> _Task item_: Include the line with "ring pip: (786, 460)" and every line before it in the entries below, echoed exactly, but not the pictures.
Segment Start: Source material
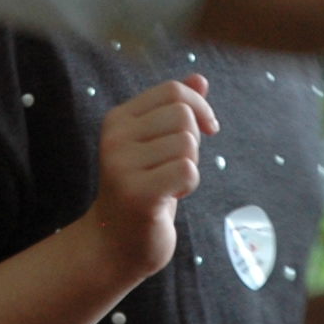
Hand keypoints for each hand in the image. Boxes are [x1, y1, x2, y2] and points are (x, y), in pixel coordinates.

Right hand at [85, 75, 214, 281]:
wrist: (115, 244)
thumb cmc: (143, 190)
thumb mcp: (157, 145)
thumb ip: (175, 111)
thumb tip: (200, 78)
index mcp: (118, 119)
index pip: (172, 91)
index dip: (199, 107)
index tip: (207, 130)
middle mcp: (115, 137)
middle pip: (183, 115)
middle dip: (194, 141)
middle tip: (176, 167)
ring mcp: (122, 165)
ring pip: (187, 144)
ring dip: (190, 166)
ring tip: (169, 184)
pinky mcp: (137, 192)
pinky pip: (187, 170)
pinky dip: (189, 184)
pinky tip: (171, 197)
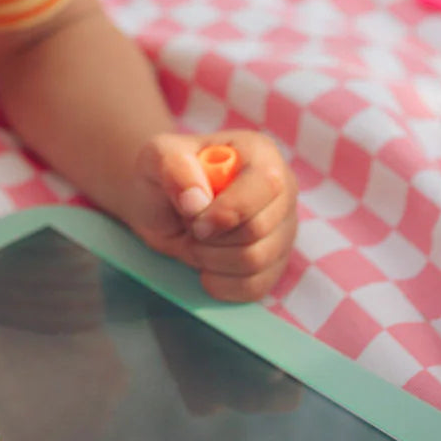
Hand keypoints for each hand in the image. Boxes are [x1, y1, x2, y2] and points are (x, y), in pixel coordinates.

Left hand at [127, 129, 297, 301]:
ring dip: (212, 261)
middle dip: (211, 239)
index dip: (228, 210)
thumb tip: (197, 201)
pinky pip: (256, 287)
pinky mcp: (275, 263)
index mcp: (260, 154)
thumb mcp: (156, 157)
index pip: (266, 184)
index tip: (195, 222)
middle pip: (259, 229)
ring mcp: (283, 229)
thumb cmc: (165, 174)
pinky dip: (221, 284)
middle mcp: (283, 190)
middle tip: (190, 228)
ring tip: (195, 243)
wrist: (163, 204)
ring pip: (257, 262)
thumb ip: (174, 167)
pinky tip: (206, 267)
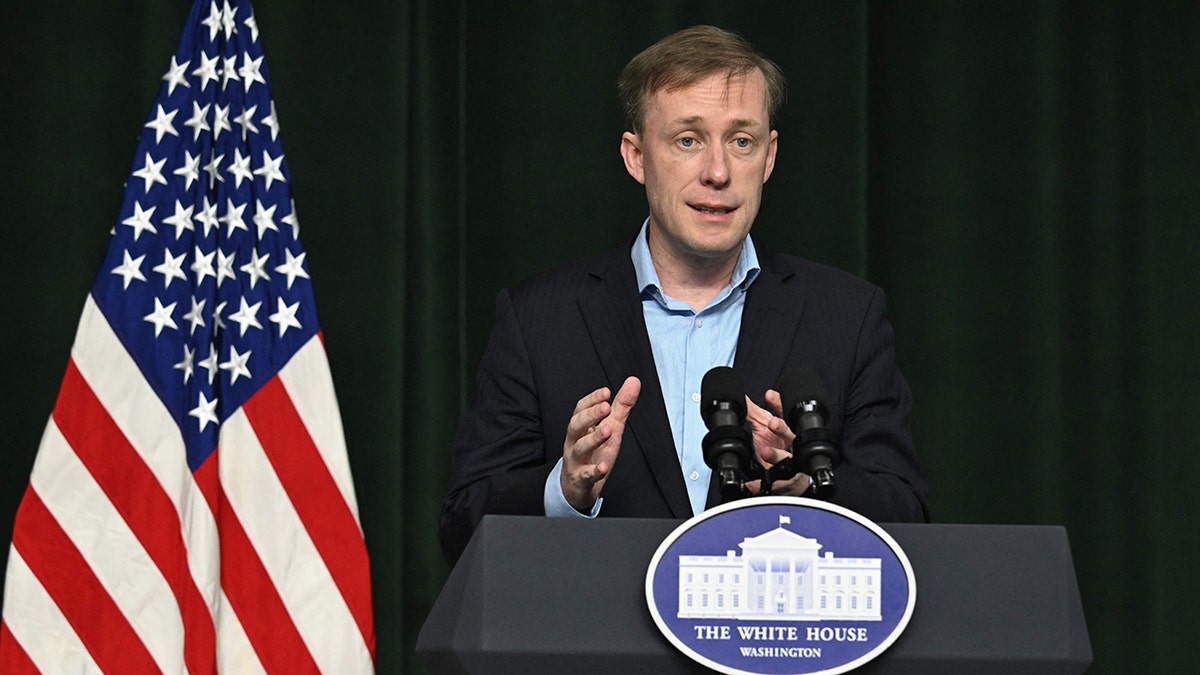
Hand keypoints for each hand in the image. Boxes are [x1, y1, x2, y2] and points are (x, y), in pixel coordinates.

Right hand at [561, 376, 640, 512]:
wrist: (577, 487)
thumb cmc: (594, 453)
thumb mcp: (611, 427)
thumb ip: (621, 406)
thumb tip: (634, 381)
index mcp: (581, 428)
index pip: (581, 409)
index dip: (592, 400)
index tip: (606, 392)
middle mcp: (575, 442)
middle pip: (575, 425)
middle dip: (590, 415)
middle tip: (606, 407)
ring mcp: (576, 461)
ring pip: (580, 448)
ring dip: (593, 438)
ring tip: (608, 430)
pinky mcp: (581, 479)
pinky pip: (585, 475)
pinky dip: (594, 471)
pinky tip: (603, 467)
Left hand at [743, 389, 810, 495]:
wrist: (792, 479)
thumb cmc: (779, 449)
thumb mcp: (764, 428)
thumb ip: (753, 413)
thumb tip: (740, 398)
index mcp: (788, 432)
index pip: (786, 415)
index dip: (779, 405)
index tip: (769, 396)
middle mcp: (792, 447)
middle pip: (791, 435)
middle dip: (782, 429)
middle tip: (772, 423)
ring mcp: (791, 465)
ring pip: (786, 460)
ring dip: (776, 455)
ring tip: (764, 451)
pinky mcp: (785, 483)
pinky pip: (775, 484)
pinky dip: (761, 485)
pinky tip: (751, 484)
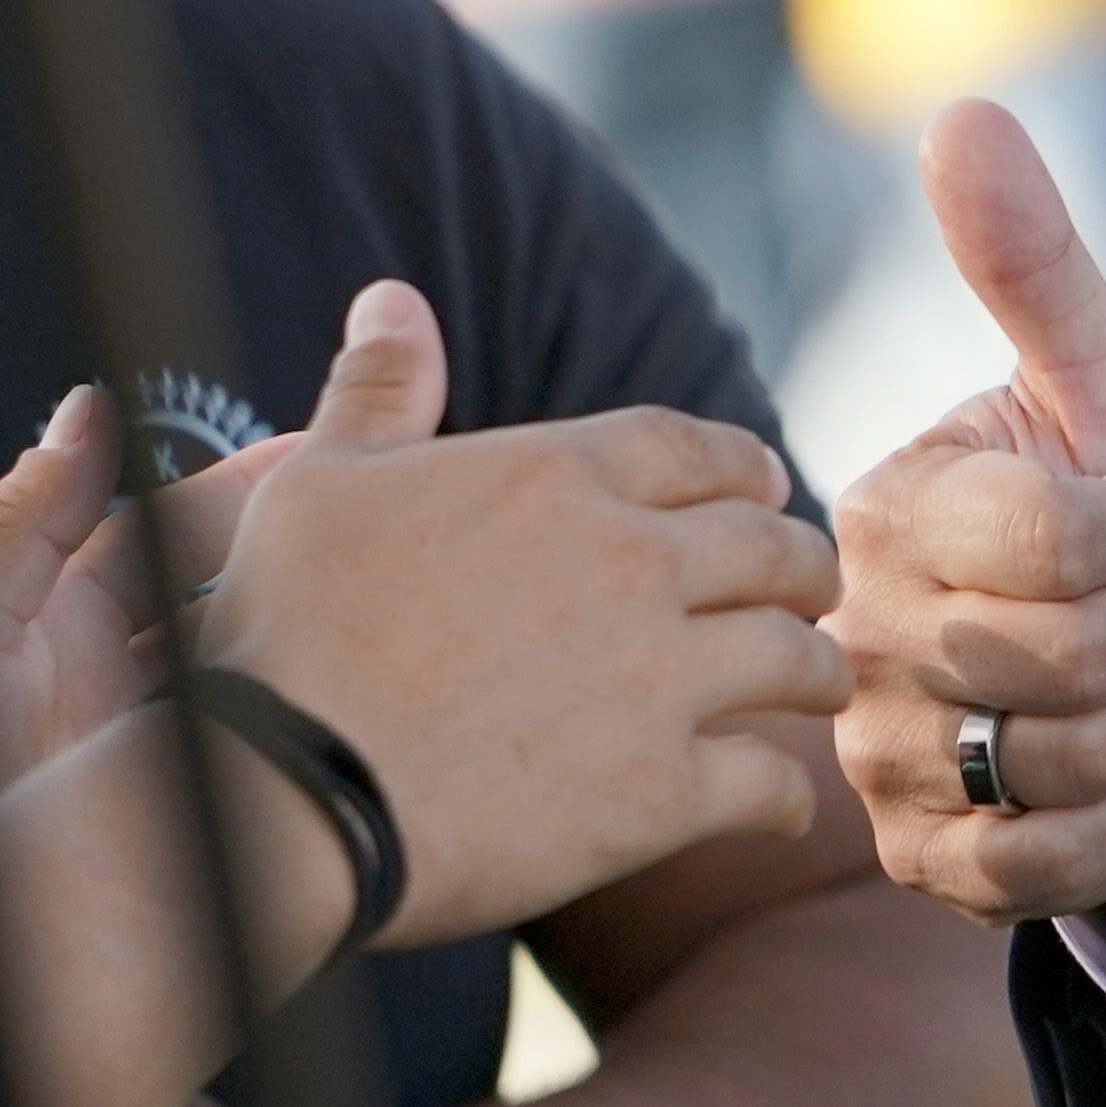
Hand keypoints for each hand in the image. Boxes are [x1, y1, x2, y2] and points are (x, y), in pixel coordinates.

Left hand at [0, 291, 448, 847]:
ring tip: (396, 604)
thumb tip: (89, 406)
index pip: (177, 535)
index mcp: (57, 628)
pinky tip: (365, 716)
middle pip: (234, 600)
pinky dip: (309, 744)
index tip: (334, 447)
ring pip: (259, 683)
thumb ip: (24, 521)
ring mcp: (155, 769)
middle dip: (308, 557)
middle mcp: (116, 694)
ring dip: (316, 644)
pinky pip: (262, 778)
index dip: (252, 489)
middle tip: (396, 512)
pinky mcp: (185, 843)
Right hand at [200, 391, 840, 952]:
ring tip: (817, 686)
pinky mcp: (663, 790)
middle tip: (809, 587)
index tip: (765, 487)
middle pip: (770, 546)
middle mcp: (633, 561)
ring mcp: (659, 677)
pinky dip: (787, 796)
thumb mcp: (319, 485)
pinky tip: (781, 807)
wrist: (288, 795)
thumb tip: (394, 299)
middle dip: (801, 564)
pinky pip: (771, 783)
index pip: (694, 449)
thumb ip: (377, 391)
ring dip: (817, 670)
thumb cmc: (288, 634)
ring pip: (795, 658)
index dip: (741, 467)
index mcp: (559, 476)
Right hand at [828, 100, 1105, 931]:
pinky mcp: (920, 861)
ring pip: (1064, 758)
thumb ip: (1034, 265)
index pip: (1050, 533)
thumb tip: (961, 110)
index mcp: (886, 506)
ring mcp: (876, 753)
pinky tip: (1095, 777)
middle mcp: (854, 630)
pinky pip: (1045, 860)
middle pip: (1065, 654)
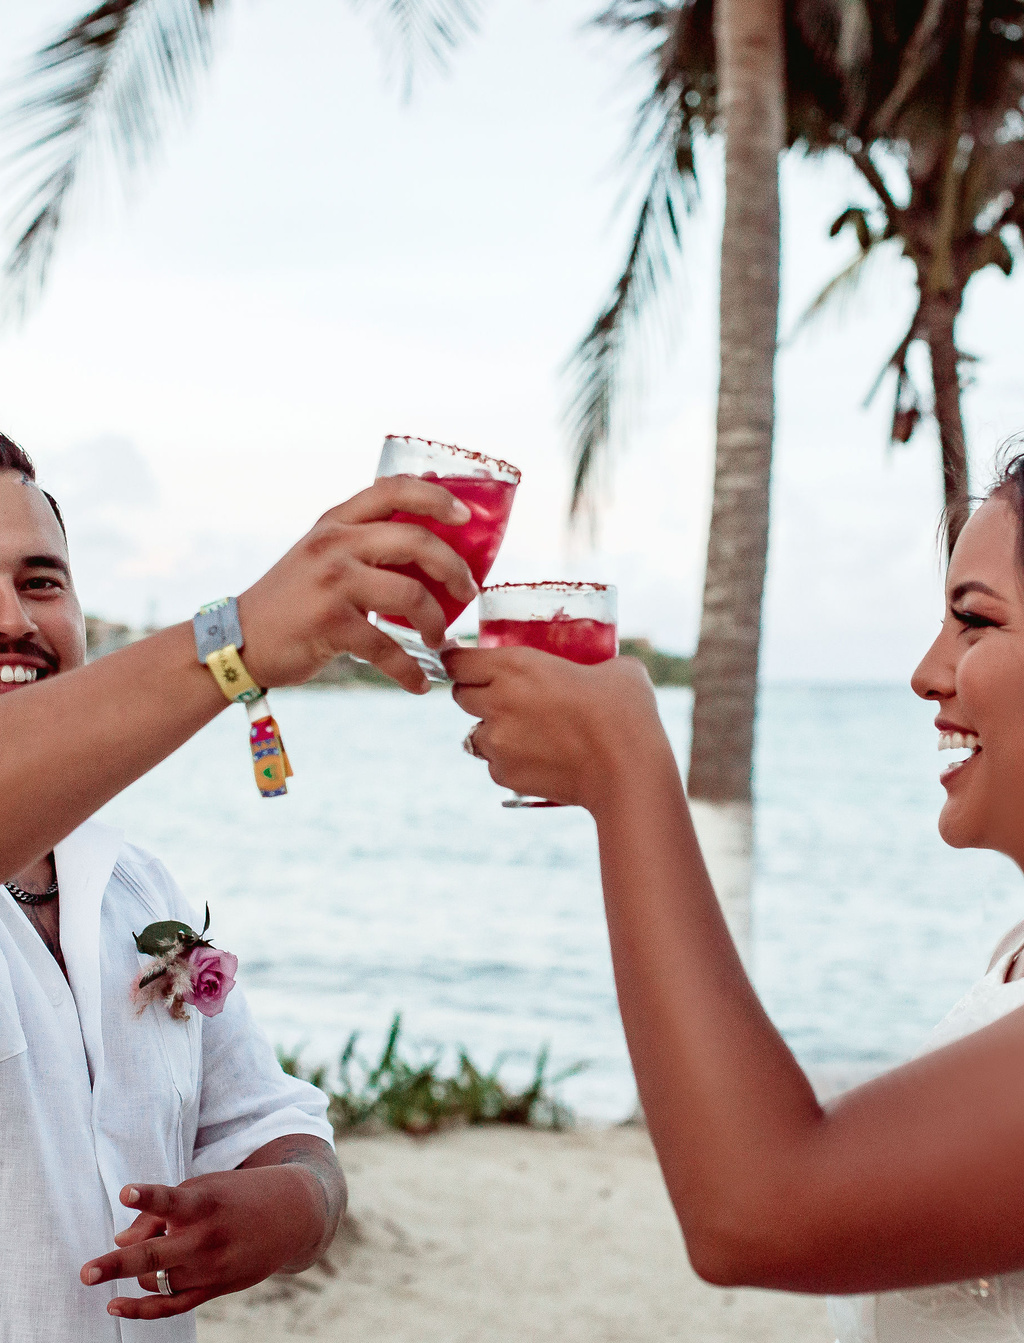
Segment End: Source material
> _Result for this exercise_:
Hand keypoints for each hand in the image. Boxes are [x1, y1, x2, y2] and points are (x, y), in pixel coordinates.

Right hand at [85, 75, 214, 281]:
wrist: (115, 244)
thumb cmc: (143, 190)
thumb mcp: (157, 145)
thumb ip: (175, 111)
thumb tip: (200, 78)
index mcp: (118, 119)
index pip: (172, 91)
index dip: (199, 107)
index tip: (207, 130)
middle mcp: (115, 137)
middle pip: (183, 115)
middle dip: (194, 141)
middle tip: (176, 167)
ring mcp: (122, 165)
ring pip: (187, 144)
ring dip: (190, 166)
ring tip: (169, 184)
pinky mcp: (137, 192)
pinky pip: (187, 170)
pinky dip: (189, 184)
pinky tip: (171, 197)
Hand keypoints for each hand in the image. Boxes are [x1, y1, x2, y2] and points are (x, y), in pixel coordinates.

Left hand at [127, 129, 297, 301]:
ring dip: (212, 261)
middle dip: (211, 239)
index dip: (228, 210)
thumb tip: (197, 201)
pinky pip: (256, 287)
pinky mcp: (275, 263)
index mcp: (260, 154)
thumb mcp: (156, 157)
index pip: (266, 184)
index tip: (195, 222)
middle pip: (259, 229)
ring mcp: (283, 229)
thumb cmc: (165, 174)
pinky dip: (221, 284)
middle mcp: (283, 190)
middle tip: (190, 228)
ring tip: (195, 243)
wrist: (163, 204)
ring pip: (257, 262)
thumb ip: (174, 167)
pinky tip: (206, 267)
Hand keypoints for each hand in the image. Boxes are [x1, y1, x2, y2] and points are (x, y), in pixel coordinates.

Right hand at [561, 376, 640, 512]:
wrist: (577, 487)
thumb cmc: (594, 453)
thumb mcp: (611, 427)
thumb ip: (621, 406)
thumb tip: (634, 381)
index mcp: (581, 428)
index pip: (581, 409)
index dip: (592, 400)
index tip: (606, 392)
middle mcp: (575, 442)
middle pip: (575, 425)
middle dip: (590, 415)
middle tip: (606, 407)
ring mcp: (576, 461)
ring pip: (580, 448)
ring dip: (593, 438)
ring tip: (608, 430)
pinky mcp: (581, 479)
pinky pip: (585, 475)
pinky dip: (594, 471)
pinky tip: (603, 467)
Left hand at [743, 389, 810, 495]:
wrist: (792, 479)
thumb cmc: (779, 449)
thumb mcp: (764, 428)
thumb ip: (753, 413)
thumb tip: (740, 398)
index mcp: (788, 432)
index pip: (786, 415)
index dip: (779, 405)
index tip: (769, 396)
middle mcp: (792, 447)
middle pip: (791, 435)
middle dip: (782, 429)
middle tip: (772, 423)
ring mcp: (791, 465)
ring pip: (786, 460)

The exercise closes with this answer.